- **EXERCISES TO COMPLETE**:
[1] Output the part of the impedance spectroscopy passage that begins at the words "The Real (ReZ)" and stops after "of EIS data.", copied word for word.
[2] Go on with the impedance spectroscopy passage, picking up right after its last sentence.

[DOCUMENT EXTRACT]

The Real (ReZ) and Imaginary (ImZ) parts of Z describe the resistance (R) and reactance (X) respectively and can be represented by an appropriate electrical circuit in series. Therefore, the results of an impedance measurement can be illustrated in two different ways: using a Bode plot which plots log|Z| and ? as a function of log(f), or using a Nyquist plot which plots (-ImZ) versus ReZ.

The analysis of a impedance spectra is often complicated and ardous, since it consists in building an equivalent circuit model of the measured system and in determining the parameter values of all the elements of the equivalent circuit, by non-linear fitting of EIS data.

In this work different samples of the considered Pig OBP were immobilized onto the Au interdigitated microlectrodes and analysed by EIS. After first drying in ambient air, each Pig OBP sample was put into the test chamber under a constant flow of humid air and the impedance spectra acquired stepwise in discrete intervals in order to study the evolution of the system up to a steady state indispensable to measure the EIS spectrum.

In the following we report the results related to a Pig OBP sample for which a steady state in humid air at RH = 50% was achieved. We exposed the sample to methanol in low concentration (10 ppm in humid air RH = 50%) by measuring the impedance curves both in reference humid air (RH = 50%) and in presence of methanol vapours (Fig. 49.4). As can be observed the impedimetric curve under exposure to methanol is smaller as compared to the impedimetric curve in humid air. This effect can be attributed to occurred binding events between the Pig OBP sample and the analytes molecules, that cause probable conformational changes and/or molecular rearrangement of the proteins. Experiments tests and data analysis are in course in order to explain such gas sensing phenomena.

[/DOCUMENT EXTRACT]
[PROVIDED INFORMATION]

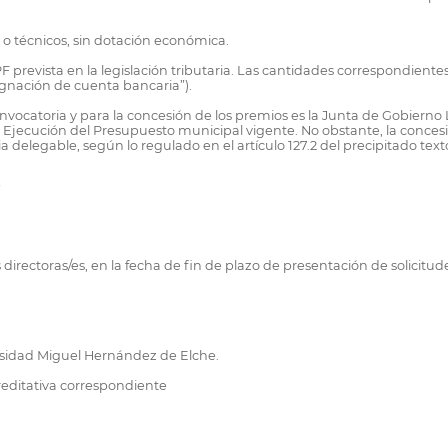
 o técnicos, sin dotación económica.
PF prevista en la legislación tributaria. Las cantidades correspondien
ignación de cuenta bancaria”).
catoria y para la concesión de los premios es la Junta de Gobierno Loc
e Ejecución del Presupuesto municipal vigente. No obstante, la concesi
elegable, según lo regulado en el artículo 127.2 del precipitado texto
”
directoras/es, en la fecha de fin de plazo de presentación de solicitu
rsidad Miguel Hernández de Elche.
reditativa correspondiente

[/PROVIDED INFORMATION]

- **ANSWERS**:
[1]
The Real (ReZ) and Imaginary (ImZ) parts of Z describe the resistance (R) and reactance (X) respectively and can be represented by an appropriate electrical circuit in series. Therefore, the results of an impedance measurement can be illustrated in two different ways: using a Bode plot which plots log|Z| and ? as a function of log(f), or using a Nyquist plot which plots (-ImZ) versus ReZ.

The analysis of a impedance spectra is often complicated and ardous, since it consists in building an equivalent circuit model of the measured system and in determining the parameter values of all the elements of the equivalent circuit, by non-linear fitting of EIS data.

[2]
Fig. 49.4
figure 4

Nyquist plots for a Pig OBP under exposure in humid air at RH = 50% and under 10 ppm ethanol in humid air at RH = 50%; equivalent circuit and table with fitted circuital parameters

Full size image

The experimental impedance spectra were best fitted with the equivalent circuit shown in Fig. 49.4 by making use of a Complex NonLinear Least Squares (CNLS) method based on a Levenberg–Marquardt (LEVM) algorithm [8] In particular, a LEVM software developed by Macdonald [9] was used for fitting.

Both the structure as well as the elements of the equivalent circuit are correlated to different physichemical properties of the biological system under investigation. Once a good fit with the combination of a representative circuital model and suitable starting fitting parameter values is achieved, the next step is to explain the obtained fit results in terms of the real components of the system and the phenomena associated with the biological element. Such studies are in progress.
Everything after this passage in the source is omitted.